Het verschil in behandeling dat, op het vlak van de omvang van de investeringsaftrek, bestaat tussen de vennootschappen die investeringen hebben gedaan in 1988 en 1989, naargelang zij hebben voorzien in de afsluiting van hun boekhouding vóór of op 31 december 1989, is het gevolg van een keuze van de vennootschappen zelf, die aan de wetgever niet kan worden verweten. Door het eerste boekjaar te laten lopen over een tijdperk dat langer is dan een jaar en het eerste boekjaar af te sluiten op 31 december 1989, heeft de verzoekende partij voor het verwijzende rechtscollege ervoor geopteerd het eerste belastbare tijdperk van haar werking te laten samenvallen met het aanslagjaar 1990, waaromtrent de wetgever nog wetgevend kon optreden, zodat, te dezen, de wettelijke regeling niet kan worden geacht met terugwerkende kracht te zijn ingevoerd.

# # # #

* Opdrachten
(1) Geef uit het fragment over de investeringsaftrek woordelijk opnieuw het deel weer dat opent met de woorden waarin "Het verschil in" staat en sluit met "te zijn ingevoerd.".
(2) Geef alsjeblieft het vervolg van het fragment over de investeringsaftrek, te beginnen na de laatste zin ervan.

# # # #

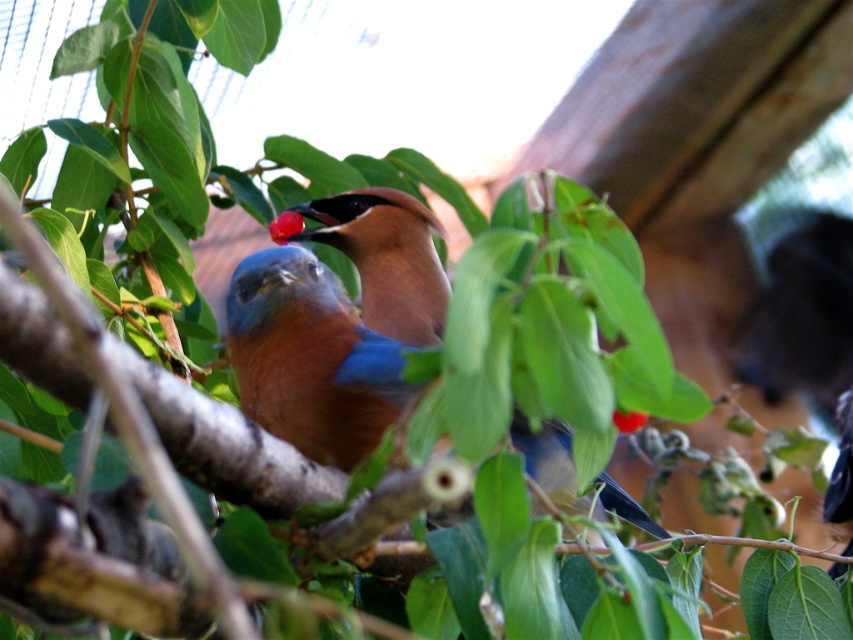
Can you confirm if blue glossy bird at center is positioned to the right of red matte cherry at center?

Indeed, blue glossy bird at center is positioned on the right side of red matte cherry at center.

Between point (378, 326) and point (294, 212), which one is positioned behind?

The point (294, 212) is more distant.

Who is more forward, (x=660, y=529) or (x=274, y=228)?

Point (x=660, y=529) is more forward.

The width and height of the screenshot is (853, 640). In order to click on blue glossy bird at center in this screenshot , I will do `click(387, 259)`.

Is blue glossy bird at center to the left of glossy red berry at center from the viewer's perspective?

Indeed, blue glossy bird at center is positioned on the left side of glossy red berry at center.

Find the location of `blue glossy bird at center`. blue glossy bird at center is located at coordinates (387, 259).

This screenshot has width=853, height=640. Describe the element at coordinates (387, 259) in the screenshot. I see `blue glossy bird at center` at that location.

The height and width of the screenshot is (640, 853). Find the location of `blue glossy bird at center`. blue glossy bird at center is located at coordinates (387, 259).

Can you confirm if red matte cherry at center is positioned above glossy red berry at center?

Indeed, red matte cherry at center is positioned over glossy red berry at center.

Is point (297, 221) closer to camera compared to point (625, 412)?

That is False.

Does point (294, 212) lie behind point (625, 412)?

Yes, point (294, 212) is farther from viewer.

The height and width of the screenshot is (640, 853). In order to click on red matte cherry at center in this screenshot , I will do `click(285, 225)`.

# # # #

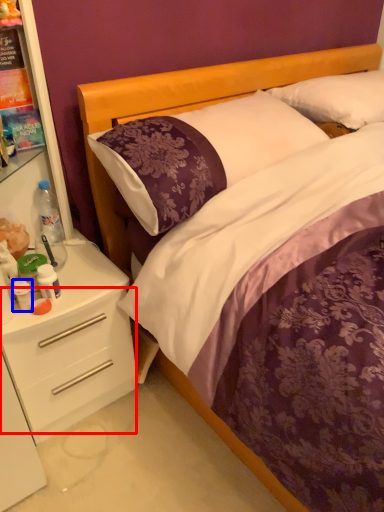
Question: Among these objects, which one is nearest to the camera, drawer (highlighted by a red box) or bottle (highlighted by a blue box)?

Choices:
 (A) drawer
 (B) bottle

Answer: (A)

# # # #

* Antwoorden
(1)
Het verschil in behandeling dat, op het vlak van de omvang van de investeringsaftrek, bestaat tussen de vennootschappen die investeringen hebben gedaan in 1988 en 1989, naargelang zij hebben voorzien in de afsluiting van hun boekhouding vóór of op 31 december 1989, is het gevolg van een keuze van de vennootschappen zelf, die aan de wetgever niet kan worden verweten. Door het eerste boekjaar te laten lopen over een tijdperk dat langer is dan een jaar en het eerste boekjaar af te sluiten op 31 december 1989, heeft de verzoekende partij voor het verwijzende rechtscollege ervoor geopteerd het eerste belastbare tijdperk van haar werking te laten samenvallen met het aanslagjaar 1990, waaromtrent de wetgever nog wetgevend kon optreden, zodat, te dezen, de wettelijke regeling niet kan worden geacht met terugwerkende kracht te zijn ingevoerd.

(2)
B.7. De prejudiciële vraag dient ontkennend te worden beantwoord.
Om die redenen, het Hof zegt voor recht : De artikelen 20, 39, 1°, en 40, § 4, van de wet van 7 december 1988 houdende hervorming van de inkomstenbelasting en wijziging van de met het zegel gelijkgestelde taksen schenden de artikelen 10, 11 en 172 van de Grondwet niet doordat ze tot gevolg hebben dat de omvang van de investeringsaftrek voor investeringen gedaan in de kalenderjaren 1988 en 1989, verschillend is naar gelang van de wijze van boekhouden.
Aldus uitgesproken in het Nederlands en het Frans, overeenkomstig artikel 65 van de bijzondere wet van 6 januari 1989 op het Arbitragehof, op de openbare terechtzitting van 11 mei 2005.
De griffier, L. Potoms.
De voorzitter, A. Arts.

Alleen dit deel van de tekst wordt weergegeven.